In re the Arbitration between Board of Education of Connetquot Central School District & Connetquot Teachers Ass'n

O’Connor, J. (dissenting).

I vote to affirm, insofar as appealed from, Special Term’s order and judgment, inter alia, directing the board of education to arbitrate the grievance filed by the teachers union.

As a matter of law this court is competent to take cognizance of but one issue on this appeal: The question of the arbitrability of the union’s claim to continued use and occupancy of office space in the school district’s high school and one elementary school by virtue of the parties’ July, 1979 collective bargaining agreement, as well as a longstanding labor-management practice and an express understanding reached during the spring, 1979 negotiations for that agreement as memorialized in a May, 1979 letter from the union president to the district’s superintendent of schools. CPLR 7501 expressly forbids judicial examination of the merits of the union’s claim (see Matter of Acting Supt. of Schools of Liverpool Cent. School Dist. [United Liverpool Faculty Assn.], 42 NY2d 509, 515 [Gabrielli, J., concurring]).

The arbitration clause in the parties’ collective bargaining agreement is a broad one. It makes no exception for disputes concerning the use of employer property, even *425though that very issue was negotiated in spring, 1979 immediately prior to the July, 1979 agreement (see Matter of Acting Supt. of Schools of Liverpool Cent. School Dist. [United Liverpool Faculty Assn.], supra). Under the clause, the parties agreed to refer to arbitration any grievance “aris[ing] out of an employment relationship, or a contractual application, meaning or interpretation”, and under the agreement a “grievance” was broadly defined to include “any claimed violation, misinterpretation or inequitable application of the existing laws, policies, rules, procedures, regulations, or administrative orders and, in addition, work rules affecting this School District which relate to or involve employees’ health or safety, physical facilities, materials or equipment furnished to employees, or supervision of employees.” The agreement does not particularize any of the rights, obligations or privileges that may be embodied in such rules, practices and policies. Nor does any clause purport to merge past rules, practices and policies into the new contract; instead, the agreement expressly provides the opposite: The agreement’s provisions are “incorporated into and * * * considered part of the established policies” of the employer, and only those past rules, practices and policies that “conflict” with the agreement are “supercede[d]” [sic]. Nothing in the agreement either provides for, or conflicts with, the employer’s established prior policy, which authorized the union’s use of office space within the district high school and one elementary school. I therefore conclude, as did Special Term, that under the collective bargaining agreement the union’s grievance was governed by the arbitration provision.
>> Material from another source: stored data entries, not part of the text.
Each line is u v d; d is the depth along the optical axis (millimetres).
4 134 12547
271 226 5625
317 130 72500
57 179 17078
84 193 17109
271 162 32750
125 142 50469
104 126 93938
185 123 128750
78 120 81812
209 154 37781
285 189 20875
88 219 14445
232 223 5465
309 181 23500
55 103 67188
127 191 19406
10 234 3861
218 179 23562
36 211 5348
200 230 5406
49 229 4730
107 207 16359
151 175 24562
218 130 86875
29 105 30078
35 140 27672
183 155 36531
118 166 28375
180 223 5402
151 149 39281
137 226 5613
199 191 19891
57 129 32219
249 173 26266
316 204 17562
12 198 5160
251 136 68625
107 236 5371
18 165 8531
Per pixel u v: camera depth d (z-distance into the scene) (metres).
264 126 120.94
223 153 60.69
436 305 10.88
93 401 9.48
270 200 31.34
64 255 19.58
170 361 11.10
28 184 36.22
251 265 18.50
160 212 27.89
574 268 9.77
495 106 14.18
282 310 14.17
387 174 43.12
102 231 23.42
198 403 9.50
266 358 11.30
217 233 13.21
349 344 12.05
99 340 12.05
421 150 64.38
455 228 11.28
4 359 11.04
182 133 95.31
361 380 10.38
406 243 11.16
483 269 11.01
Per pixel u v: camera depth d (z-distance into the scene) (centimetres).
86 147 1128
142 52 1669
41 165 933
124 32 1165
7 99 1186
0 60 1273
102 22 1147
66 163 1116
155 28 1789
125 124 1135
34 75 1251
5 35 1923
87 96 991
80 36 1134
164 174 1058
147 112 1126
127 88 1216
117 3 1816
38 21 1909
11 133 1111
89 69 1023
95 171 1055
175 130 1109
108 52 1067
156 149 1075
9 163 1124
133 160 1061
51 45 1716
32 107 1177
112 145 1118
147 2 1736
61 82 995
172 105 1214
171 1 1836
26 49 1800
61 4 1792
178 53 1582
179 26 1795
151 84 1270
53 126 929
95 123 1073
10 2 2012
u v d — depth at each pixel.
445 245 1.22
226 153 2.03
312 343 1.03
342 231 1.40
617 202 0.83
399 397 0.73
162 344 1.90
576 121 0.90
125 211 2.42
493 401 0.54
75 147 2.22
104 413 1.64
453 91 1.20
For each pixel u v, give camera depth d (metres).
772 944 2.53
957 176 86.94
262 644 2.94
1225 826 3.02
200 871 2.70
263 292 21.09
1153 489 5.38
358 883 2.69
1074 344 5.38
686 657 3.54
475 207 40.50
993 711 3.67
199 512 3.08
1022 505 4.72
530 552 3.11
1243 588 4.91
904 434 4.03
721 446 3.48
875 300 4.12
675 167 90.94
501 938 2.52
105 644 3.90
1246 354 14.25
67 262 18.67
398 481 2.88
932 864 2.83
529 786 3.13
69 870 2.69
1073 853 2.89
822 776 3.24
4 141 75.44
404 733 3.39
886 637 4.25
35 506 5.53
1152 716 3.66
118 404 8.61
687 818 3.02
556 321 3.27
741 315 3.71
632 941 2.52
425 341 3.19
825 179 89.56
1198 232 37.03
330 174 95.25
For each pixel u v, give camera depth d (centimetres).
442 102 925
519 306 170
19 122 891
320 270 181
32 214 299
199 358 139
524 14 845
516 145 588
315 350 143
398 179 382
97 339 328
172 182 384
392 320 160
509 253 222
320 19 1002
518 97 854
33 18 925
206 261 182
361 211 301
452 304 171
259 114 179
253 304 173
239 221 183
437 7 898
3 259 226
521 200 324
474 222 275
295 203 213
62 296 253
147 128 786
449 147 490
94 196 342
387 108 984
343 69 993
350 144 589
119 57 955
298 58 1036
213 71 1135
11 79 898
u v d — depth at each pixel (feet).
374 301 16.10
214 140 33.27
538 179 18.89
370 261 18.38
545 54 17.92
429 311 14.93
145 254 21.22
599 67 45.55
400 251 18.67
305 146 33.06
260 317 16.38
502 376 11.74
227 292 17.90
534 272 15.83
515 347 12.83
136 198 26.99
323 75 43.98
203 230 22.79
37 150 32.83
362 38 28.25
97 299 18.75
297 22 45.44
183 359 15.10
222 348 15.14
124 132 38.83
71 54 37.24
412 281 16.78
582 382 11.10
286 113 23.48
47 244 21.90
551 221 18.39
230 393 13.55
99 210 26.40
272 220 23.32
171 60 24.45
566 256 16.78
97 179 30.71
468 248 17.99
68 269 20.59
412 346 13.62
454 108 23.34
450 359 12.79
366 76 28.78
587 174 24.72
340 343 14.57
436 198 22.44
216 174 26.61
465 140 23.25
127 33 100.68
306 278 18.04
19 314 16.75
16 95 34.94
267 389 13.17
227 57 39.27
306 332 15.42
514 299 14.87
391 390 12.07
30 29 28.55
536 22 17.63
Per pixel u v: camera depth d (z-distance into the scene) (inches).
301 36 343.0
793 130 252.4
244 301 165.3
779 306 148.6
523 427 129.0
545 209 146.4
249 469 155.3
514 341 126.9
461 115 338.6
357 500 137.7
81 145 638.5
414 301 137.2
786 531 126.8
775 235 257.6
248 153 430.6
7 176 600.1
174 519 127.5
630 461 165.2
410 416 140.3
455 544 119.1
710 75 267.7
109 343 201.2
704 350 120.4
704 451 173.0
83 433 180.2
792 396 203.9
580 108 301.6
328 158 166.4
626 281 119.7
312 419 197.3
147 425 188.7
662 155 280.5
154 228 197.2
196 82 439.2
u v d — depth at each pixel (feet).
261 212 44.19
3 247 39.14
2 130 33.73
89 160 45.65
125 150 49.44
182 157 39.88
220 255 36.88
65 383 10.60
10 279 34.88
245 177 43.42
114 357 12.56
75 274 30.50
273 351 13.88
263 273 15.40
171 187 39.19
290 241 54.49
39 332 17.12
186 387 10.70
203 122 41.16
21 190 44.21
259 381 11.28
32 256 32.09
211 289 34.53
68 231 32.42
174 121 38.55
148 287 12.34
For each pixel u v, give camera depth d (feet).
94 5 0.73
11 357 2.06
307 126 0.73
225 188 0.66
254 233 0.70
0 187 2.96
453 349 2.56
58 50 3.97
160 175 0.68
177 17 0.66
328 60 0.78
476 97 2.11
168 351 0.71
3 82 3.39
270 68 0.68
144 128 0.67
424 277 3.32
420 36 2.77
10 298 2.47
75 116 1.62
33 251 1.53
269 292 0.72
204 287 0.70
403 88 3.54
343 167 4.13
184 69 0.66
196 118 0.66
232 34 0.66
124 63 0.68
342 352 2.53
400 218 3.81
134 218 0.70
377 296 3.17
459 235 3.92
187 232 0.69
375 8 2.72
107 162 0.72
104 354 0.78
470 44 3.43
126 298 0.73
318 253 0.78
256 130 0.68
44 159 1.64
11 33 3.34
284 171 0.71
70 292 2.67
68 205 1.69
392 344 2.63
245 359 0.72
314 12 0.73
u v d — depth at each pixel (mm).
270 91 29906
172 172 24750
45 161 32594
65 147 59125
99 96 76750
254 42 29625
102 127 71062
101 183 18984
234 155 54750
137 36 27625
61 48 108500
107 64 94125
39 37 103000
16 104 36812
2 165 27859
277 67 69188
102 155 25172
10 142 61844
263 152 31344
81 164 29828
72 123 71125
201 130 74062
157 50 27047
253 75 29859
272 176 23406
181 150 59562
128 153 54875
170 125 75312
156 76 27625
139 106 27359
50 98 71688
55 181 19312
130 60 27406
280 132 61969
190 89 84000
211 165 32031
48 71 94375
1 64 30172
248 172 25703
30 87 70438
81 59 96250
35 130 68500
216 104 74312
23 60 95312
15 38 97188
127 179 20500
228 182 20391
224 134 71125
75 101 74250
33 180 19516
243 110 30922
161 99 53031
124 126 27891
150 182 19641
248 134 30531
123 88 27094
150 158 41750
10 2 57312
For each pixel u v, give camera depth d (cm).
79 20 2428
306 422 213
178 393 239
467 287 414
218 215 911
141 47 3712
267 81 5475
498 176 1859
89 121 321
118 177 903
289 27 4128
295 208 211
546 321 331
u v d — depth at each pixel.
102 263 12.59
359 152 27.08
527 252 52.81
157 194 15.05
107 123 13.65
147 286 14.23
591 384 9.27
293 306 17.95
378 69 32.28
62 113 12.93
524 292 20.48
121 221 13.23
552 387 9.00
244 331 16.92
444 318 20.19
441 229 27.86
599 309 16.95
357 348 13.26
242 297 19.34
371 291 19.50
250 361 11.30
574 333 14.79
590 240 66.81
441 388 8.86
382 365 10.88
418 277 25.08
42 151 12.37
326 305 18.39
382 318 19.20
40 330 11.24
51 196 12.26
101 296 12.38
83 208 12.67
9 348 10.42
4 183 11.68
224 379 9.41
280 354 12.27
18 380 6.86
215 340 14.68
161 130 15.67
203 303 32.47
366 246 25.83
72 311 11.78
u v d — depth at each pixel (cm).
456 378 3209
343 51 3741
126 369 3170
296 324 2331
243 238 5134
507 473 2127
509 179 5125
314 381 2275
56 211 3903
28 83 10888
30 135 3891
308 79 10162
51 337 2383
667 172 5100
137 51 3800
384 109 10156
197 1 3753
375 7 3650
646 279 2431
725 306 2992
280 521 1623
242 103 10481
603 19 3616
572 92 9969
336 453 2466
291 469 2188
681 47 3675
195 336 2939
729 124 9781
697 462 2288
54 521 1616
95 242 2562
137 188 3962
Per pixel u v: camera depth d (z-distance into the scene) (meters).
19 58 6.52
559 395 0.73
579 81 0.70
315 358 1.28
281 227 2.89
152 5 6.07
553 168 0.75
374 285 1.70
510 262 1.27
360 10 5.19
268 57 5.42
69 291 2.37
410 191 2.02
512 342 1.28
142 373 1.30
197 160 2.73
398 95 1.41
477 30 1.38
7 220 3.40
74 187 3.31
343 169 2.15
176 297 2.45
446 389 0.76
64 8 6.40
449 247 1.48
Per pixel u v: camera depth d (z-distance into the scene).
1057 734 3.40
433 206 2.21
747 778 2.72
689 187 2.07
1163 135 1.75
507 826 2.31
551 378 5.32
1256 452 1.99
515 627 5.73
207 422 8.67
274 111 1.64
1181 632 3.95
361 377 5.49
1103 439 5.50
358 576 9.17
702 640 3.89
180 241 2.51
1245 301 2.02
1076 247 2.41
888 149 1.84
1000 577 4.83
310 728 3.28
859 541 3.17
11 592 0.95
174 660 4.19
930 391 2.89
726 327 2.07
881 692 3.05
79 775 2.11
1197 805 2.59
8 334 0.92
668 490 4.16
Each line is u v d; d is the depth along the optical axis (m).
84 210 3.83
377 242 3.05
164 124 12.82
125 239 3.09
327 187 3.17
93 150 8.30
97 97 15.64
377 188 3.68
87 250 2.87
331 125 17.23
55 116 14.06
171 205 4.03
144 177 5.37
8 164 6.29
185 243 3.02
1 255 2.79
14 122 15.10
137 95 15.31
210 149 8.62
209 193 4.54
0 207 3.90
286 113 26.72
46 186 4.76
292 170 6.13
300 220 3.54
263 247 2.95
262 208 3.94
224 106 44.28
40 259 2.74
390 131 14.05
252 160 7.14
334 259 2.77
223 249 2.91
The employer objects, however, on the ground that the law prohibits arbitration of this particular grievance.

It is not disputed that the union’s use of the office space is not a mandatory subject of collective bargaining under subdivision 2 of section 204 of the Civil Service Law (see Matter of Board of Educ. v Yonkers Federation of Teachers, 40 NY2d 268). In this case, however, the union’s charge is not a failure by the employer to negotiate the matter in good faith under subdivision 1 of section 209-a of the Civil Service Law, but its breach of a previously negotiated past practice (carried forward by their spring, 1979 agreement) *426under which, as the employer concedes, the union had been permitted to use the office space.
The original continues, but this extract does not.